[[ SUPPLIED MATERIAL, beginning ]]

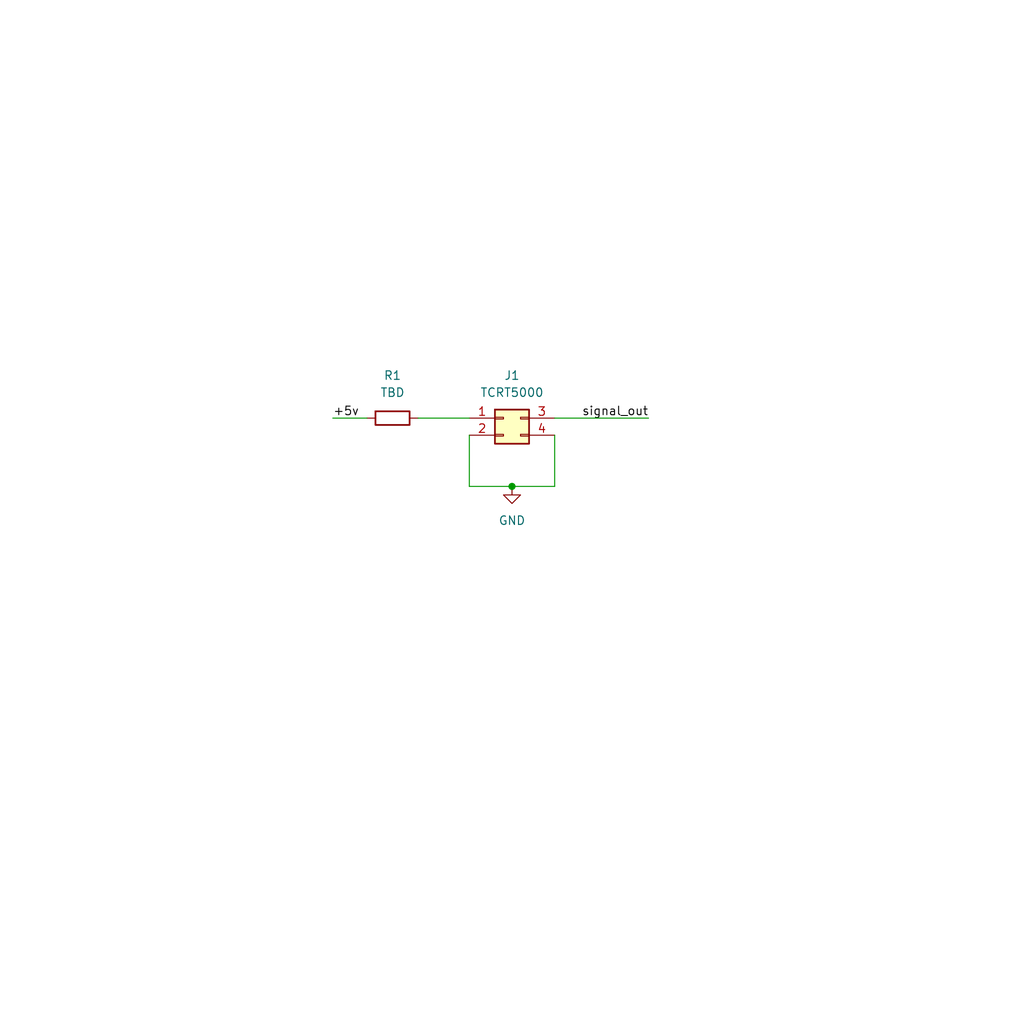
<source format=kicad_sch>
(kicad_sch
	(version 20250114)
	(generator "eeschema")
	(generator_version "9.0")
	(uuid "2fc69ca5-957e-4592-a539-aa11597eef0d")
	(paper "User" 152.4 152.4)
	
	(junction
		(at 76.2 72.39)
		(diameter 0)
		(color 0 0 0 0)
		(uuid "14121d1f-e7fe-47d5-b670-fd8a02ceb2ae")
	)
	(wire
		(pts
			(xy 62.23 62.23) (xy 69.85 62.23)
		)
		(stroke
			(width 0)
			(type default)
		)
		(uuid "0df35a95-2320-4b64-99e3-48420b6a435a")
	)
	(wire
		(pts
			(xy 76.2 72.39) (xy 82.55 72.39)
		)
		(stroke
			(width 0)
			(type default)
		)
		(uuid "358c4fd6-0ed9-4987-b62f-c3aaf83bf39f")
	)
	(wire
		(pts
			(xy 69.85 72.39) (xy 76.2 72.39)
		)
		(stroke
			(width 0)
			(type default)
		)
		(uuid "5c687d5d-5c61-4dc7-94ba-0095628472b1")
	)
	(wire
		(pts
			(xy 96.52 62.23) (xy 82.55 62.23)
		)
		(stroke
			(width 0)
			(type default)
		)
		(uuid "6ce7cae1-2837-4570-96c1-051457bb3a0b")
	)
	(wire
		(pts
			(xy 49.53 62.23) (xy 54.61 62.23)
		)
		(stroke
			(width 0)
			(type default)
		)
		(uuid "83731db8-4171-4928-90f1-7068fd6f6b3a")
	)
	(wire
		(pts
			(xy 69.85 64.77) (xy 69.85 72.39)
		)
		(stroke
			(width 0)
			(type default)
		)
		(uuid "adef3b06-02b4-4d97-a430-7001a0ce954c")
	)
	(wire
		(pts
			(xy 82.55 72.39) (xy 82.55 64.77)
		)
		(stroke
			(width 0)
			(type default)
		)
		(uuid "d5874282-2f2f-459e-a2a9-5ed31af23d1b")
	)
	(label "signal_out"
		(at 96.52 62.23 180)
		(effects
			(font
				(size 1.27 1.27)
			)
			(justify right bottom)
		)
		(uuid "2b5efce2-7559-4104-890a-f26df72fbc68")
	)
	(label "+5v"
		(at 49.53 62.23 0)
		(effects
			(font
				(size 1.27 1.27)
			)
			(justify left bottom)
		)
		(uuid "c5e9e6e7-3384-4eb0-a79c-ebe78283c763")
	)
	(symbol
		(lib_id "Device:R")
		(at 58.42 62.23 90)
		(unit 1)
		(exclude_from_sim no)
		(in_bom yes)
		(on_board yes)
		(dnp no)
		(fields_autoplaced yes)
		(uuid "7c04f5c0-d2f9-4d1c-8636-1b662ef5b0f8")
		(property "Reference" "R1"
			(at 58.42 55.88 90)
			(effects
				(font
					(size 1.27 1.27)
				)
			)
		)
		(property "Value" "TBD"
			(at 58.42 58.42 90)
			(effects
				(font
					(size 1.27 1.27)
				)
			)
		)
		(property "Footprint" ""
			(at 58.42 64.008 90)
			(effects
				(font
					(size 1.27 1.27)
				)
				(hide yes)
			)
		)
		(property "Datasheet" "~"
			(at 58.42 62.23 0)
			(effects
				(font
					(size 1.27 1.27)
				)
				(hide yes)
			)
		)
		(property "Description" "Resistor"
			(at 58.42 62.23 0)
			(effects
				(font
					(size 1.27 1.27)
				)
				(hide yes)
			)
		)
		(pin "2"
			(uuid "e9d43744-0ba4-475e-a7fa-b0fca0731c52")
		)
		(pin "1"
			(uuid "e2fbed83-6a39-43e5-a99c-e7694a6b9085")
		)
		(instances
			(project ""
				(path "/2fc69ca5-957e-4592-a539-aa11597eef0d"
					(reference "R1")
					(unit 1)
				)
			)
		)
	)
	(symbol
		(lib_id "Connector_Generic:Conn_02x02_Top_Bottom")
		(at 74.93 62.23 0)
		(unit 1)
		(exclude_from_sim no)
		(in_bom yes)
		(on_board yes)
		(dnp no)
		(fields_autoplaced yes)
		(uuid "7e388782-1f86-4e1a-b620-ef48d9a53e42")
		(property "Reference" "J1"
			(at 76.2 55.88 0)
			(effects
				(font
					(size 1.27 1.27)
				)
			)
		)
		(property "Value" "TCRT5000"
			(at 76.2 58.42 0)
			(effects
				(font
					(size 1.27 1.27)
				)
			)
		)
		(property "Footprint" ""
			(at 74.93 62.23 0)
			(effects
				(font
					(size 1.27 1.27)
				)
				(hide yes)
			)
		)
		(property "Datasheet" "~"
			(at 74.93 62.23 0)
			(effects
				(font
					(size 1.27 1.27)
				)
				(hide yes)
			)
		)
		(property "Description" "Generic connector, double row, 02x02, top/bottom pin numbering scheme (row 1: 1...pins_per_row, row2: pins_per_row+1 ... num_pins), script generated (kicad-library-utils/schlib/autogen/connector/)"
			(at 74.93 62.23 0)
			(effects
				(font
					(size 1.27 1.27)
				)
				(hide yes)
			)
		)
		(pin "1"
			(uuid "86365ccc-692c-453f-aeb0-f73865aebaa2")
		)
		(pin "2"
			(uuid "949d09e1-2801-45d4-98d5-332c47e5cc3c")
		)
		(pin "3"
			(uuid "4c56fecf-afff-483a-bc4a-f4008bacb3b6")
		)
		(pin "4"
			(uuid "01e29db2-9cb0-4ea4-8280-930456b7de19")
		)
		(instances
			(project ""
				(path "/2fc69ca5-957e-4592-a539-aa11597eef0d"
					(reference "J1")
					(unit 1)
				)
			)
		)
	)
	(symbol
		(lib_id "power:GND")
		(at 76.2 72.39 0)
		(unit 1)
		(exclude_from_sim no)
		(in_bom yes)
		(on_board yes)
		(dnp no)
		(fields_autoplaced yes)
		(uuid "98947698-e57d-4b40-8751-1d6870b5407f")
		(property "Reference" "#PWR01"
			(at 76.2 78.74 0)
			(effects
				(font
					(size 1.27 1.27)
				)
				(hide yes)
			)
		)
		(property "Value" "GND"
			(at 76.2 77.47 0)
			(effects
				(font
					(size 1.27 1.27)
				)
			)
		)
		(property "Footprint" ""
			(at 76.2 72.39 0)
			(effects
				(font
					(size 1.27 1.27)
				)
				(hide yes)
			)
		)
		(property "Datasheet" ""
			(at 76.2 72.39 0)
			(effects
				(font
					(size 1.27 1.27)
				)
				(hide yes)
			)
		)
		(property "Description" "Power symbol creates a global label with name \"GND\" , ground"
			(at 76.2 72.39 0)
			(effects
				(font
					(size 1.27 1.27)
				)
				(hide yes)
			)
		)
		(pin "1"
			(uuid "cf9d8e68-6427-4966-b46d-db19cc69cc39")
		)
		(instances
			(project ""
				(path "/2fc69ca5-957e-4592-a539-aa11597eef0d"
					(reference "#PWR01")
					(unit 1)
				)
			)
		)
	)
	(sheet_instances
		(path "/"
			(page "1")
		)
	)
	(embedded_fonts no)
)

</source>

[[ SUPPLIED MATERIAL, end ]]

YOUR INSTRUCTIONS
Pictures in the records are to be left out; repeat everything else exactly.

ANSWER AREA
<source format=kicad_sch>
(kicad_sch
	(version 20250114)
	(generator "eeschema")
	(generator_version "9.0")
	(uuid "2fc69ca5-957e-4592-a539-aa11597eef0d")
	(paper "User" 152.4 152.4)
	
	(junction
		(at 76.2 72.39)
		(diameter 0)
		(color 0 0 0 0)
		(uuid "14121d1f-e7fe-47d5-b670-fd8a02ceb2ae")
	)
	(wire
		(pts
			(xy 62.23 62.23) (xy 69.85 62.23)
		)
		(stroke
			(width 0)
			(type default)
		)
		(uuid "0df35a95-2320-4b64-99e3-48420b6a435a")
	)
	(wire
		(pts
			(xy 76.2 72.39) (xy 82.55 72.39)
		)
		(stroke
			(width 0)
			(type default)
		)
		(uuid "358c4fd6-0ed9-4987-b62f-c3aaf83bf39f")
	)
	(wire
		(pts
			(xy 69.85 72.39) (xy 76.2 72.39)
		)
		(stroke
			(width 0)
			(type default)
		)
		(uuid "5c687d5d-5c61-4dc7-94ba-0095628472b1")
	)
	(wire
		(pts
			(xy 96.52 62.23) (xy 82.55 62.23)
		)
		(stroke
			(width 0)
			(type default)
		)
		(uuid "6ce7cae1-2837-4570-96c1-051457bb3a0b")
	)
	(wire
		(pts
			(xy 49.53 62.23) (xy 54.61 62.23)
		)
		(stroke
			(width 0)
			(type default)
		)
		(uuid "83731db8-4171-4928-90f1-7068fd6f6b3a")
	)
	(wire
		(pts
			(xy 69.85 64.77) (xy 69.85 72.39)
		)
		(stroke
			(width 0)
			(type default)
		)
		(uuid "adef3b06-02b4-4d97-a430-7001a0ce954c")
	)
	(wire
		(pts
			(xy 82.55 72.39) (xy 82.55 64.77)
		)
		(stroke
			(width 0)
			(type default)
		)
		(uuid "d5874282-2f2f-459e-a2a9-5ed31af23d1b")
	)
	(label "signal_out"
		(at 96.52 62.23 180)
		(effects
			(font
				(size 1.27 1.27)
			)
			(justify right bottom)
		)
		(uuid "2b5efce2-7559-4104-890a-f26df72fbc68")
	)
	(label "+5v"
		(at 49.53 62.23 0)
		(effects
			(font
				(size 1.27 1.27)
			)
			(justify left bottom)
		)
		(uuid "c5e9e6e7-3384-4eb0-a79c-ebe78283c763")
	)
	(symbol
		(lib_id "Device:R")
		(at 58.42 62.23 90)
		(unit 1)
		(exclude_from_sim no)
		(in_bom yes)
		(on_board yes)
		(dnp no)
		(fields_autoplaced yes)
		(uuid "7c04f5c0-d2f9-4d1c-8636-1b662ef5b0f8")
		(property "Reference" "R1"
			(at 58.42 55.88 90)
			(effects
				(font
					(size 1.27 1.27)
				)
			)
		)
		(property "Value" "TBD"
			(at 58.42 58.42 90)
			(effects
				(font
					(size 1.27 1.27)
				)
			)
		)
		(property "Footprint" ""
			(at 58.42 64.008 90)
			(effects
				(font
					(size 1.27 1.27)
				)
				(hide yes)
			)
		)
		(property "Datasheet" "~"
			(at 58.42 62.23 0)
			(effects
				(font
					(size 1.27 1.27)
				)
				(hide yes)
			)
		)
		(property "Description" "Resistor"
			(at 58.42 62.23 0)
			(effects
				(font
					(size 1.27 1.27)
				)
				(hide yes)
			)
		)
		(pin "2"
			(uuid "e9d43744-0ba4-475e-a7fa-b0fca0731c52")
		)
		(pin "1"
			(uuid "e2fbed83-6a39-43e5-a99c-e7694a6b9085")
		)
		(instances
			(project ""
				(path "/2fc69ca5-957e-4592-a539-aa11597eef0d"
					(reference "R1")
					(unit 1)
				)
			)
		)
	)
	(symbol
		(lib_id "Connector_Generic:Conn_02x02_Top_Bottom")
		(at 74.93 62.23 0)
		(unit 1)
		(exclude_from_sim no)
		(in_bom yes)
		(on_board yes)
		(dnp no)
		(fields_autoplaced yes)
		(uuid "7e388782-1f86-4e1a-b620-ef48d9a53e42")
		(property "Reference" "J1"
			(at 76.2 55.88 0)
			(effects
				(font
					(size 1.27 1.27)
				)
			)
		)
		(property "Value" "TCRT5000"
			(at 76.2 58.42 0)
			(effects
				(font
					(size 1.27 1.27)
				)
			)
		)
		(property "Footprint" ""
			(at 74.93 62.23 0)
			(effects
				(font
					(size 1.27 1.27)
				)
				(hide yes)
			)
		)
		(property "Datasheet" "~"
			(at 74.93 62.23 0)
			(effects
				(font
					(size 1.27 1.27)
				)
				(hide yes)
			)
		)
		(property "Description" "Generic connector, double row, 02x02, top/bottom pin numbering scheme (row 1: 1...pins_per_row, row2: pins_per_row+1 ... num_pins), script generated (kicad-library-utils/schlib/autogen/connector/)"
			(at 74.93 62.23 0)
			(effects
				(font
					(size 1.27 1.27)
				)
				(hide yes)
			)
		)
		(pin "1"
			(uuid "86365ccc-692c-453f-aeb0-f73865aebaa2")
		)
		(pin "2"
			(uuid "949d09e1-2801-45d4-98d5-332c47e5cc3c")
		)
		(pin "3"
			(uuid "4c56fecf-afff-483a-bc4a-f4008bacb3b6")
		)
		(pin "4"
			(uuid "01e29db2-9cb0-4ea4-8280-930456b7de19")
		)
		(instances
			(project ""
				(path "/2fc69ca5-957e-4592-a539-aa11597eef0d"
					(reference "J1")
					(unit 1)
				)
			)
		)
	)
	(symbol
		(lib_id "power:GND")
		(at 76.2 72.39 0)
		(unit 1)
		(exclude_from_sim no)
		(in_bom yes)
		(on_board yes)
		(dnp no)
		(fields_autoplaced yes)
		(uuid "98947698-e57d-4b40-8751-1d6870b5407f")
		(property "Reference" "#PWR01"
			(at 76.2 78.74 0)
			(effects
				(font
					(size 1.27 1.27)
				)
				(hide yes)
			)
		)
		(property "Value" "GND"
			(at 76.2 77.47 0)
			(effects
				(font
					(size 1.27 1.27)
				)
			)
		)
		(property "Footprint" ""
			(at 76.2 72.39 0)
			(effects
				(font
					(size 1.27 1.27)
				)
				(hide yes)
			)
		)
		(property "Datasheet" ""
			(at 76.2 72.39 0)
			(effects
				(font
					(size 1.27 1.27)
				)
				(hide yes)
			)
		)
		(property "Description" "Power symbol creates a global label with name \"GND\" , ground"
			(at 76.2 72.39 0)
			(effects
				(font
					(size 1.27 1.27)
				)
				(hide yes)
			)
		)
		(pin "1"
			(uuid "cf9d8e68-6427-4966-b46d-db19cc69cc39")
		)
		(instances
			(project ""
				(path "/2fc69ca5-957e-4592-a539-aa11597eef0d"
					(reference "#PWR01")
					(unit 1)
				)
			)
		)
	)
	(sheet_instances
		(path "/"
			(page "1")
		)
	)
	(embedded_fonts no)
)

</source>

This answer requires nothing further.